The Business Internist
As the business analyst profession comes of age there is still vagueness and an associated insecurity if not inferiority among the practitioners of the craft. Since many business analysts gravitated to business analysis involuntarily there is a general feeling that business analysts are a make-shift position, a fill-in, or perhaps just a blame-attractor. The current enthusiasm for agile software development approaches where the developers talk directly to the business without the intervention of a business analyst increases the feeling among business analysts that their profession, accidentally or purposefully adopted, is in peril.
So, what do you say when someone asks you what a business analyst does? You might say that you are a business internist. With that statement you have defined a position that is specific, prestigious, and will not disappear in the face of an agile software development onslaught. Besides, your mother or Aunt Mabel can boast, “My kid is a doctor.” What is an internist? Read on.
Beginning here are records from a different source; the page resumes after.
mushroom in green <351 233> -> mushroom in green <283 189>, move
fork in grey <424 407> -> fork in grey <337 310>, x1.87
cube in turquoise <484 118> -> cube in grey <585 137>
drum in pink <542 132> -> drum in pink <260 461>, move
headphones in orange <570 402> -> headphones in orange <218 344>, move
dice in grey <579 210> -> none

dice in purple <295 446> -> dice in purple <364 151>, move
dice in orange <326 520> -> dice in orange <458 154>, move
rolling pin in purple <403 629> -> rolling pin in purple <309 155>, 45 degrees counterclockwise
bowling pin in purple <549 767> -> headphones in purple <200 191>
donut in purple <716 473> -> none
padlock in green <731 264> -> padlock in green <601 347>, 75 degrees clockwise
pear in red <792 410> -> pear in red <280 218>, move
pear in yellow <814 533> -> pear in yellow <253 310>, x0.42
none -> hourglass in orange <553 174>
An internist is defined by Wikipedia as “the medical specialty concerned with the diagnosis, management and non-surgical treatment of unusual or serious diseases”. The internist is not the doctor who operates. The internist diagnoses the problem and recommends the treatment which is carried out by the specialists. Prior to prescribing a course of treatment, the internist or physician gains knowledge of the problem domain (your body) and the symptoms of the problem (your pain and physical complaints). Then the internist makes sure that you, as the patient, know exactly what is wrong and what treatments (solutions) are available to you. The internist makes sure that the patient understands that there is a problem, what that problem is, and the severity of that problem. Unless the patient understands everything about the problem, and the options for solution, there will be no action taken. Once a treatment or solution is selected, the physician turns the case over to the appropriate specialist(s). The internist is also concerned with the management of the cure. From this perspective, the internist checks on the progress of the treatment to make sure that the assigned doctors and support staff are applying the correct treatment and that the patient is healing appropriately. In general, the specialists are out of the picture once the operation is complete and successful, however the internist still consults with the patient after the cure has taken place to ensure that the patient has a full recovery from the problem, the solution is permanent, and there are no side effects or reversals.
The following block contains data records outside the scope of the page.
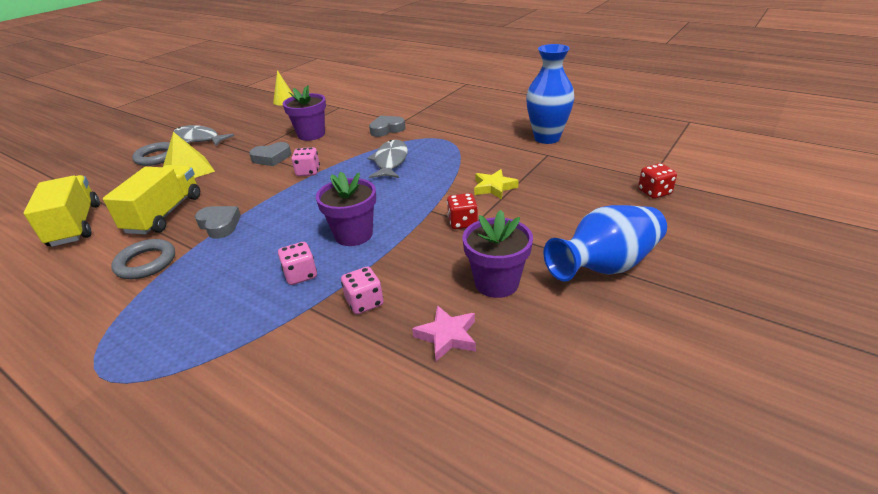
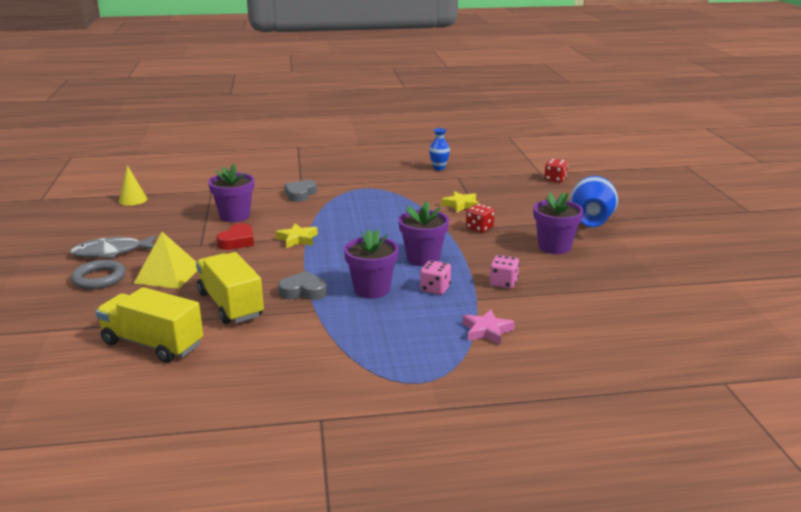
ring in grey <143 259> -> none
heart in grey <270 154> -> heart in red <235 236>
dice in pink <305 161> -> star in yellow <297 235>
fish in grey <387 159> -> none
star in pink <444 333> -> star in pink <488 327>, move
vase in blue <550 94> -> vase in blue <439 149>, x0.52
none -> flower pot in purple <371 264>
The internist also conducts a number of tests to determine the cause of the illness or problem. The metrics that result from these tests serve to identify the real problem and potential solutions, and as physical evidence to the patient of the severity of the situation. A patient may not want to change his diet to lower his cholesterol until he has seen the results of the blood test, even if the patient has absolute confidence in the internist.
Internists are also consultants. From the
The description of the internist sounds like a description of the typical business analyst. The “patient” is the problem owner in the business who has a problem that needs to be solved. The business analyst does not develop the software or design the architecture. The business analyst defines the problem and the business solution and passes that diagnosis on to the specialists on the solution team who create the operational solution that makes the “patient” better by solving the business problem.
The business analyst acts the same as an internist solving business problems rather than medical illnesses. The business analyst takes measurements of the current operations, examines the situation, asks questions, advises the problem owner on what the real problem is, sends instructions to the specialists in IT in the form of requirements, answers questions during the curative procedure, and checks with the business after the problem is solved. Of course, the business analyst may have a number of people who are the patient suffering from the problem, where the internist deals with one at a time.
Internists are trained to treat patients as whole people, not on a disease-by-disease or symptom-by-symptom basis. The same holds true for the business analyst. The business analyst does not look at any one department or issue in the organization independently as a single problem. The business analyst views reported issues from the perspective of the entire organization, examining impacts to other parts of the business, the value of solving the problem and whether there really is a problem or the issue is a form of business hypochondria. This holistic and totally objective and independent approach to solving business problems is the hallmark of the business analyst.
Internists are trained to recognize situations where several different illnesses may strike at the same time. Similarly, the business analyst does not restrict herself to just the issue presented by the business, but examines all the symptoms and diagnoses all the problems, those interrelated with the issue and those unrelated. In this way the business analyst can present to upper-level management the total picture for their decision making and also uncover additional problems that need solving.
Gathering information about the problem, analyzing that information, diagnosing and stating the solution, and identifying the correct specialist (s) to supply the cure: that is the essence of the business analyst.